Understanding the Latency Chain

The “End-to-End” latency is the sum of:
  1. User Audio to Server: Network latency for streaming the user’s speech.
  2. STT (Transcription): Time to turn audio into text.
  3. LLM (Thinking): Time for the model to generate the first token.
  4. TTS (Lokutor): Time to generate the first audio chunk (TTFB).
  5. Playback Buffer: The safety margin your player keeps to prevent stuttering.

Lokutor Optimizations

1. Adjusting Denoising Steps

The steps parameter in our API directly controls the compute time.
  • Use steps: 3 for extreme low latency.
  • Use steps: 5 as the sweet spot for quality vs. speed.

2. Stream Audio Chunks

Never wait for the full response to finish. Lokutor sends binary chunks as small as 20ms. Play them as they arrive (streaming playback).

3. Regional Connectivity

Ensure your client connects to the nearest Lokutor edge node. Our global infrastructure is designed to minimize the speed-of-light delay between your user and our inference engines.

Client-Side Tips

Adaptive Jitter Buffers

Instead of a fixed 500ms buffer, use an adaptive one.
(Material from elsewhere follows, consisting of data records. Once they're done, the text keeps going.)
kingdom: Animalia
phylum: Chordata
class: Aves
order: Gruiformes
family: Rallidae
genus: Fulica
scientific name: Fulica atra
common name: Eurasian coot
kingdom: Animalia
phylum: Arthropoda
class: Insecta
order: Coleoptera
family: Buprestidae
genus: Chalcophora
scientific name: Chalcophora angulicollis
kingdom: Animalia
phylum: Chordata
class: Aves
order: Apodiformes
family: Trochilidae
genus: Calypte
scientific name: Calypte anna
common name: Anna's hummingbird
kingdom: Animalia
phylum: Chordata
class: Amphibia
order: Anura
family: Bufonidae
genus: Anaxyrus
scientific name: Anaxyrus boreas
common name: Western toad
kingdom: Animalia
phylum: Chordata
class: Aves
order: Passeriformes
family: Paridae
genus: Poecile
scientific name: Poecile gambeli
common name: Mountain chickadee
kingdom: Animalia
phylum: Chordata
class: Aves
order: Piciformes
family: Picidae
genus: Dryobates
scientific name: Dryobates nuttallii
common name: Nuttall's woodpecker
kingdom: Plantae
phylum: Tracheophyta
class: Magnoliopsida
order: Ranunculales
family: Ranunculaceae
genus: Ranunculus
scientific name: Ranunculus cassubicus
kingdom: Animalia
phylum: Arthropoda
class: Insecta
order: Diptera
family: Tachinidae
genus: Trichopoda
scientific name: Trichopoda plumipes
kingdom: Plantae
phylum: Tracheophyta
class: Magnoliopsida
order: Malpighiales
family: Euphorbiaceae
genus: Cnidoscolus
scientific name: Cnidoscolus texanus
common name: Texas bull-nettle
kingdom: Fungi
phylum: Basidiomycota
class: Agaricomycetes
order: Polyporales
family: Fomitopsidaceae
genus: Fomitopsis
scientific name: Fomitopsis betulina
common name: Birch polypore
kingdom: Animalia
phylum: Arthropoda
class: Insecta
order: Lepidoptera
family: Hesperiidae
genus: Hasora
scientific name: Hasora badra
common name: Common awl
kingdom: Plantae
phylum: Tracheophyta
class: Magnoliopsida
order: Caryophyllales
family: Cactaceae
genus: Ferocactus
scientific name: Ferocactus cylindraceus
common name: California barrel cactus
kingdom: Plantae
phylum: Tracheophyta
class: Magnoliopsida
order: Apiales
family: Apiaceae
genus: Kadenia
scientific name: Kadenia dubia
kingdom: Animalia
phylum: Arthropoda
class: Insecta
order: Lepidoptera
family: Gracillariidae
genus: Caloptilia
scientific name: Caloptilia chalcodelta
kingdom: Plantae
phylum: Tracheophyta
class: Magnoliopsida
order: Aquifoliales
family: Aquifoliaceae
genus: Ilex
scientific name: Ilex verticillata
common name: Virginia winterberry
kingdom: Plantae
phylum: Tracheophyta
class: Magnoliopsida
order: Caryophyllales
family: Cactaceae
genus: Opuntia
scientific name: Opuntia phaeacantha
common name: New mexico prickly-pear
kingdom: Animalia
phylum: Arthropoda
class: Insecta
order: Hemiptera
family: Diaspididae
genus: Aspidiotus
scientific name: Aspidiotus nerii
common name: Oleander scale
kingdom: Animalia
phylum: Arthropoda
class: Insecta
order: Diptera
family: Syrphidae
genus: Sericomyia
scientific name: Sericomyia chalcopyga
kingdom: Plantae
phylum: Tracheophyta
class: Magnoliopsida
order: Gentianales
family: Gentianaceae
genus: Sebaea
Start with 100ms and slowly increase it only if you detect network dropouts.

Pre-warming Connections

Keep the WebSocket connection open. Handshake and TLS negotiation can add 200-500ms of delay if you open a new connection for every request.
// Good: reuse connection
const client = new VoiceAgentClient({ apiKey: '...' });
await client.connect(); // Do this when the app starts

// Later...
client.sendAudio(data);

LLM Token Streaming

If you are using Lokutor’s standalone TTS with your own LLM, ensure you stream tokens from the LLM to Lokutor. Waiting for a full sentence from the LLM will significantly increase latency.